Şu anda bir “Dünya Savaşı” yaşıyoruz. Üçüncü dünya savaşı Kırım üzerinden şekilleniyor. Kırım 2014 yılında Rusya’ya dahil oldu. Sonrasında dünyada yeni dengeler kuruldu. Yeniden kartlar dağıtıldı. Gelişmeler yeni liderler çıkarmanın önünü açtı. Dünya tekrar çok kutuplu dünya dönemine giriyor. Artık dünyada tek Amerika yok. Farklı kutuplar var. Ukrayna krizinin çözülmesine paralel, önümüzdeki süreçte dünya kamuoyu için hazırlanan, Çin ve Tayvan'ın, Vietnam'ın içinde yer alabileceği yeni krizleri görebiliriz.

Ukrayna krizi inşallah çok daha fazla kan dökülmeden, barış ortamına girer. Bizler de maalesef Kırım Tatarları olarak bunun içinde yer aldık. Çok acılar çektik. Dedelerimiz, ninelerimiz, annelerimiz, babalarımız… çok büyük kayıplar verdik. Biz artık kaybetmek istemiyoruz. Halkımız ölsün istemiyoruz. Barış olsun. Ve refah içerisinde yaşayalım istiyoruz.

Derneğinizin ülkemizdeki üyelerine eğitim ve kariyerine destek olmak açısından iş birlikleri yapıyorsunuz. Bu iş birlikleri hakkında bilgilendirmek ve benzer planlarınız varsa bahsetmek ister misiniz?

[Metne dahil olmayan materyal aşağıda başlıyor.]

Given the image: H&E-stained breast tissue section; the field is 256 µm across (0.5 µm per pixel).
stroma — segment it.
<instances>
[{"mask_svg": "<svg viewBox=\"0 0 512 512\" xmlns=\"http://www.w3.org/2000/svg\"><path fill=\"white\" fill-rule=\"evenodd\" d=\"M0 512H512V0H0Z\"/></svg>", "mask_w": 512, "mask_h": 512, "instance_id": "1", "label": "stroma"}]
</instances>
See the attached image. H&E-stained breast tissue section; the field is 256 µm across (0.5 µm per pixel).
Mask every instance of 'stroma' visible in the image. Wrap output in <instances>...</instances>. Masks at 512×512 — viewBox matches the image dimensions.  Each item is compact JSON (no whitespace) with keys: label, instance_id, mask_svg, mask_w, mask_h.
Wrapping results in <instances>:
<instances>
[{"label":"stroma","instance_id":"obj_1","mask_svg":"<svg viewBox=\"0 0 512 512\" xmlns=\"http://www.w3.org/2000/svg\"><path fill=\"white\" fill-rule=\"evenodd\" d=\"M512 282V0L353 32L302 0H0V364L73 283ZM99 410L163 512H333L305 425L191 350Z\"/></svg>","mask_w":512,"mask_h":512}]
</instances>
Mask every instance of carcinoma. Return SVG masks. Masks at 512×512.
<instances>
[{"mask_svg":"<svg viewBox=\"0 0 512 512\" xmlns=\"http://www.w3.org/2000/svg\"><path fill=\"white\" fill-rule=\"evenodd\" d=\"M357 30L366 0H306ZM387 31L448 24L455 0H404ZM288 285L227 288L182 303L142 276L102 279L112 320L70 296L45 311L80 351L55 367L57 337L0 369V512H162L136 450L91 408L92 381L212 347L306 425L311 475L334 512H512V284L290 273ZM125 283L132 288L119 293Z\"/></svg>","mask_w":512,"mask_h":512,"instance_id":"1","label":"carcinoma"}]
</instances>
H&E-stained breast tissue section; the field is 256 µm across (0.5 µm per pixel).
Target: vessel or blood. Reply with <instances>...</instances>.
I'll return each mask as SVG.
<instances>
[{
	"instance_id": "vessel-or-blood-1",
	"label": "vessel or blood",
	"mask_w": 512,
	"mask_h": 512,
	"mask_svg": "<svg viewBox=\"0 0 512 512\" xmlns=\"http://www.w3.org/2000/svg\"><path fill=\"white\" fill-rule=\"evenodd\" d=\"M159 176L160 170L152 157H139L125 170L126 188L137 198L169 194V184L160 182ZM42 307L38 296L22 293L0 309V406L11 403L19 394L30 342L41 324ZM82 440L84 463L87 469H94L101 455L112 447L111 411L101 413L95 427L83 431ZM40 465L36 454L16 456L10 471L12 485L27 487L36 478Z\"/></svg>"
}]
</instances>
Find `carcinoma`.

Kırım'da ve Rusya Federasyonu içindeki muhtelif üniversitelerde vakfının burslarıyla okuttuğumuz öğrencilerimiz var. Gerek Türkiye içinde, gerekse başka yerlerde kültürel faaliyetler yapıyoruz. 2023 yılında da kültürel ve sportif faaliyetler planlıyoruz. Kırımlı öğrencilerin, Türkçe ve Rusça öğrenme konusunda özel talepleri var. Biz de bu taleplere yönelik çalışmalar yürüteceğiz.